Sul
numero 3/2019 della rivista della Fondazione Italianieuropei è
pubblicato un articolo
della politologa Nadia Urbinati dall’urticante titolo sopra citato. Trovo
altamente urticante il titolo per l’evocazione del sempiterno cavallo di battaglia
della destra liberale contro tutti i movimenti di protesta sociale e rivendicazione
della relativa giustizia: l’invidia.
Ci
sarà un passaggio più specifico nell’articolo, ma per ora soffermiamoci sulla
fase storica nella quale questo termine, insieme ai suoi associati, è sistematicamente
evocato insieme alla qualifica “sociale” (cambiandone profondamente il senso) e
da chi: si tratta degli anni trenta del 1800[1], quando interviene un
mutamento nel dibattito ‘progressista’ sull’uguaglianza. Mentre nella
generazione dei riformisti settecenteschi, i Seyes, come Smith, o i
rivoluzionari americani degli anni settanta-ottanta, la questione sociale era
questione di privilegi e di indipendenza, una quarantina di anni dopo, insieme
alla rivoluzione industriale, emerge la questione della ricchezza. È allora che
si manifesta una ideologia liberal-conservatrice che non si pone più a difesa
della nobiltà sfidata, ma dei beni aggrediti. È allora che l’operaio diventa
anche il criminale, le ineguaglianze diventano prodotto di vizio ed empietà, la
rivolta è segno di invidia sociale. La frugalità del buon operaio, laborioso,
ordinato, economo, previdente, è contrapposta all’imprevidente, corrotto,
vizioso, che per questo non riesce a vivere del suo e quindi desidera
ciò che è d’altri. Ovvero dei previdenti borghesi.
Tutti
gli osservatori della miseria dei lavoratori nella prima parte dell’ottocento,
i Lous René Villermé, i Buret, sono dei moralisti. Ed il loro moralismo è a
senso unico. Altri faranno peggio: Saint-Marc Girardin nel 1831 definirà gli operai
setaioli in rivolta come “barbari” e sosterrà: “la miseria è il castigo della
pigrizia e del vizio. Ecco gli insegnamenti che ci dà la storia”. Le classi
povere sono per lui anche “viziose” e “pericolose”, sono la più terribile delle
minacce. In Inghilterra contemporaneamente sorgono le workhouses, e un arsenale
legislativo che intende contemporaneamente reprimere ed educare, e si
presentano potentissime leghe e società filantropiche: The London City Mission,
The Charity Organization Society, The Salvation Army, The Londono Bible Woman
and Nurses Mission, The Moral Reform Union.
********************
Compito richiesto 1>
Restituisci come lista JSON di stringhe tutte le righe, dalla prima fino a quella che contiene "27: (36, 247)" compresa, una stringa per riga e senza le righe vuote.
Il testo e le righe non hanno alcun legame tra loro.

Dati in ingresso>
********************
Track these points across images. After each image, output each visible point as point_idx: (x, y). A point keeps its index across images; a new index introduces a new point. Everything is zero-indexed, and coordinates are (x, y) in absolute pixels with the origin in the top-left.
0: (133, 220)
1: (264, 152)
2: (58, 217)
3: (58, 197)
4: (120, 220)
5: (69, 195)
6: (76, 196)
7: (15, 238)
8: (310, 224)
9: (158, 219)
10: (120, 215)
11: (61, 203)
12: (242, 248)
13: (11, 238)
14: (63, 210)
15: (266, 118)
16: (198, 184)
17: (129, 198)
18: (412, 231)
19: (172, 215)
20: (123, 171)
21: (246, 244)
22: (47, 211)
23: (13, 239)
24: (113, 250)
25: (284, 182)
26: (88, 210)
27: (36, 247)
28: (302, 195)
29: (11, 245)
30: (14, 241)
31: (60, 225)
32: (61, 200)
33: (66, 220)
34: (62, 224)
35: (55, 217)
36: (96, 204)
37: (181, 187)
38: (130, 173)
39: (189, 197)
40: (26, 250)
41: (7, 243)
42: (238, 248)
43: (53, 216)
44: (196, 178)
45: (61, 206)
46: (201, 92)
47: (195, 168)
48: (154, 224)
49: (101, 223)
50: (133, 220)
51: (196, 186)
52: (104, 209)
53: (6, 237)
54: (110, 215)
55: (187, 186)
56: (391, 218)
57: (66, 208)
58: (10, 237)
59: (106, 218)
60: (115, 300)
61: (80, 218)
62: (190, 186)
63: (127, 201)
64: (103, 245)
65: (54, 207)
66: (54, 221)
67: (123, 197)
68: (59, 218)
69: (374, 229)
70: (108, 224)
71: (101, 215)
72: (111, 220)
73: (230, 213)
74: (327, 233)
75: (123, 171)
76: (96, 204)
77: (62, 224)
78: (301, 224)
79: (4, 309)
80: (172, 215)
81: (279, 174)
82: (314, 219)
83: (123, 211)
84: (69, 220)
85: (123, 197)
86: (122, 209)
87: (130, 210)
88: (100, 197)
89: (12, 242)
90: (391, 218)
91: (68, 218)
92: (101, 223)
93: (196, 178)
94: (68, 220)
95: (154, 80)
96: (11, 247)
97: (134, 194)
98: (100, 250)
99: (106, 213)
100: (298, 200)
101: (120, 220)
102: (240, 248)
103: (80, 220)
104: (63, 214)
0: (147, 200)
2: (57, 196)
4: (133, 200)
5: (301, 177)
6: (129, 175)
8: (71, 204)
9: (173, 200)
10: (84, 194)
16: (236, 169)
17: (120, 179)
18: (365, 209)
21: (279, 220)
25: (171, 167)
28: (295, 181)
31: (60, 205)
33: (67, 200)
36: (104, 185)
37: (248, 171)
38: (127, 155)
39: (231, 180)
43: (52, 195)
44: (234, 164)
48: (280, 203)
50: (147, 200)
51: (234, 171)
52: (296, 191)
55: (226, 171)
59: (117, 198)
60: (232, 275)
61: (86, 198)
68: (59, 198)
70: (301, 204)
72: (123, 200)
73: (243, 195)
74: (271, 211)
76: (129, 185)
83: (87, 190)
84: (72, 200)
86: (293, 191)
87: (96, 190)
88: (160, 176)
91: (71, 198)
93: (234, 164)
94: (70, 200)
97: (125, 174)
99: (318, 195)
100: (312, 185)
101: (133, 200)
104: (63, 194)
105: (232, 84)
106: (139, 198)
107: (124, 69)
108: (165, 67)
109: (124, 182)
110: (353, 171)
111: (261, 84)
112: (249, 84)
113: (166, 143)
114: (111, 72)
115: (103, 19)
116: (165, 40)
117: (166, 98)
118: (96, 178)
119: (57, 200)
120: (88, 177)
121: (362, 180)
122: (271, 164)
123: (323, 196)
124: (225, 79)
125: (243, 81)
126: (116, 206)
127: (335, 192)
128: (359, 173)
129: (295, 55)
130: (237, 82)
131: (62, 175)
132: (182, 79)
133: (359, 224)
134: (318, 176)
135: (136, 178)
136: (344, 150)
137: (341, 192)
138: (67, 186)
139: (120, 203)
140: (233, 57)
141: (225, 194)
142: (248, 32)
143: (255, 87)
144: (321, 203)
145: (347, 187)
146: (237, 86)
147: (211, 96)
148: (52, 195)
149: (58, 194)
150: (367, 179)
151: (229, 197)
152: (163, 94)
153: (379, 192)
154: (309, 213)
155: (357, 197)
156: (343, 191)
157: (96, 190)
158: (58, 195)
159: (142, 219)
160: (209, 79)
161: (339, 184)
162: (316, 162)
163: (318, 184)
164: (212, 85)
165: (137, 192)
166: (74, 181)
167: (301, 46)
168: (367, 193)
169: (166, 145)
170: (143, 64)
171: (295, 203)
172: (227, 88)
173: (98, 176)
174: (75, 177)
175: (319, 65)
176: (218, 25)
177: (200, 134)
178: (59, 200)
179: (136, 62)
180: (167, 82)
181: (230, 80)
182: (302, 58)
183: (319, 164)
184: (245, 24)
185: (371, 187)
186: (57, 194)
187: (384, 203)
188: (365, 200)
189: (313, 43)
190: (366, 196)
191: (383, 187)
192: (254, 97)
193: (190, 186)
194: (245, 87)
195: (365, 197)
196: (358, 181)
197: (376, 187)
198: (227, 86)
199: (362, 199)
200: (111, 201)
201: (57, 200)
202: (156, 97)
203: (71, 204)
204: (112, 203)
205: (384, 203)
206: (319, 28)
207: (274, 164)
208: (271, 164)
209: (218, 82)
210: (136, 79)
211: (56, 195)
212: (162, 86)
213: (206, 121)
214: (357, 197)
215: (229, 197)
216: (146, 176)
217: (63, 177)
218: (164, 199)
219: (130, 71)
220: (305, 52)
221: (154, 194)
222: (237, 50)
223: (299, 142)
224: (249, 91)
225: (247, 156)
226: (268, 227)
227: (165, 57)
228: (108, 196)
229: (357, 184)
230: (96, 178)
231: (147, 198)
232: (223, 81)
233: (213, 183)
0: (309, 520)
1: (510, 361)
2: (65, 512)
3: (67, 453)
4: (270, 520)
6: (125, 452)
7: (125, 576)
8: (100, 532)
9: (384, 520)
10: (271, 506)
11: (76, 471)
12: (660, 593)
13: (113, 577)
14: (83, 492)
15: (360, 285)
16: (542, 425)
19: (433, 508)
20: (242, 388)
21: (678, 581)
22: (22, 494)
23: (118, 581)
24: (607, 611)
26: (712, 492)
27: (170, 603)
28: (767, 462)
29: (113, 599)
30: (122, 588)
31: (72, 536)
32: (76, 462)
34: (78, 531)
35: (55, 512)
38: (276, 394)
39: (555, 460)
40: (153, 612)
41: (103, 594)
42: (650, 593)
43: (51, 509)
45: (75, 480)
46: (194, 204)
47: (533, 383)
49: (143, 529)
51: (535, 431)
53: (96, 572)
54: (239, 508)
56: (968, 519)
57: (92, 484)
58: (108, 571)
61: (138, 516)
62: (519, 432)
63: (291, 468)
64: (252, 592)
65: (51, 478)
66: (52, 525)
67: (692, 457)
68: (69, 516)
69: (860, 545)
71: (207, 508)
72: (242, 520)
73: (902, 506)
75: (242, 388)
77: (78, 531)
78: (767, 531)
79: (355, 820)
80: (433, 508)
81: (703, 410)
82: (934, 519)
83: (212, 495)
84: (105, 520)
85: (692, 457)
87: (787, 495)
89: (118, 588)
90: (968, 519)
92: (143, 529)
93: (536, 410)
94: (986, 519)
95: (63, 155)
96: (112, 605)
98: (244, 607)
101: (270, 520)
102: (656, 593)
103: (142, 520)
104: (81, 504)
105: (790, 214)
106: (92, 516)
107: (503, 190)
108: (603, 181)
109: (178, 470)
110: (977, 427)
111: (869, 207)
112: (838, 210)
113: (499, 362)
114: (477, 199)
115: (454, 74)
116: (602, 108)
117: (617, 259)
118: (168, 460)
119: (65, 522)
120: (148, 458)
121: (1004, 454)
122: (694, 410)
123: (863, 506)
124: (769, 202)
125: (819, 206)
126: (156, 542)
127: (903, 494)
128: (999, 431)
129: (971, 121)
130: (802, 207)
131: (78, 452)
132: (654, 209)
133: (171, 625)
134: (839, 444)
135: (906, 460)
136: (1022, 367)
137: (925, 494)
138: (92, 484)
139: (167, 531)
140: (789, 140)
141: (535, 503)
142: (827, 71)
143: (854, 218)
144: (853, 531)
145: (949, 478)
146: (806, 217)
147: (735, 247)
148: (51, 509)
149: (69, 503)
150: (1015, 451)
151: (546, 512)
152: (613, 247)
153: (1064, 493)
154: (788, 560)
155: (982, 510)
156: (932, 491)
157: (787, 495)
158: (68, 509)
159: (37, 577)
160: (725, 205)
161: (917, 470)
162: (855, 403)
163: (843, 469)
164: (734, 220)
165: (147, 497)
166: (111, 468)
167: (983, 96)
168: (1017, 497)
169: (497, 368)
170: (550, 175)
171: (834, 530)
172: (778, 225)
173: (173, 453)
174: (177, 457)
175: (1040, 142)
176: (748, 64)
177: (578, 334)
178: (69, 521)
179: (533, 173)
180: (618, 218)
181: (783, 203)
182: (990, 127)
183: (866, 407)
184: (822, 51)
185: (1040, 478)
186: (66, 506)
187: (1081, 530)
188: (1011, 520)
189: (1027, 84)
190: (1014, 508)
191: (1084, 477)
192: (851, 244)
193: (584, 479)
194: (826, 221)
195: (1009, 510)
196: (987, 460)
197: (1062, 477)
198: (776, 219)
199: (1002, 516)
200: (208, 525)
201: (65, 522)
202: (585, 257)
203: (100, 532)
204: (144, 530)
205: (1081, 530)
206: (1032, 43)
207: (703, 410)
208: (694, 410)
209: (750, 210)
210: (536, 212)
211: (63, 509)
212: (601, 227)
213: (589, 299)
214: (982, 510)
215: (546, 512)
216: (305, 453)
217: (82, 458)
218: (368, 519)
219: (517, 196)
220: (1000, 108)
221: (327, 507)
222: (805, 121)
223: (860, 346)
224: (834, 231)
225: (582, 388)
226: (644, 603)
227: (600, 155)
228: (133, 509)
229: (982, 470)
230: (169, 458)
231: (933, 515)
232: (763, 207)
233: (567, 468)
********************
Compito richiesto 2>
Nel testo sull'invidia sociale, elenca gli aggettivi che seguono le parole «La frugalità del buon operaio».

Soluzione 1>
[
  "Track these points across images. After each image, output each visible point as point_idx: (x, y). A point keeps its index across images; a new index introduces a new point. Everything is zero-indexed, and coordinates are (x, y) in absolute pixels with the origin in the top-left.",
  "0: (133, 220)",
  "1: (264, 152)",
  "2: (58, 217)",
  "3: (58, 197)",
  "4: (120, 220)",
  "5: (69, 195)",
  "6: (76, 196)",
  "7: (15, 238)",
  "8: (310, 224)",
  "9: (158, 219)",
  "10: (120, 215)",
  "11: (61, 203)",
  "12: (242, 248)",
  "13: (11, 238)",
  "14: (63, 210)",
  "15: (266, 118)",
  "16: (198, 184)",
  "17: (129, 198)",
  "18: (412, 231)",
  "19: (172, 215)",
  "20: (123, 171)",
  "21: (246, 244)",
  "22: (47, 211)",
  "23: (13, 239)",
  "24: (113, 250)",
  "25: (284, 182)",
  "26: (88, 210)",
  "27: (36, 247)"
]

Soluzione 2>
laborioso, ordinato, economo, previdente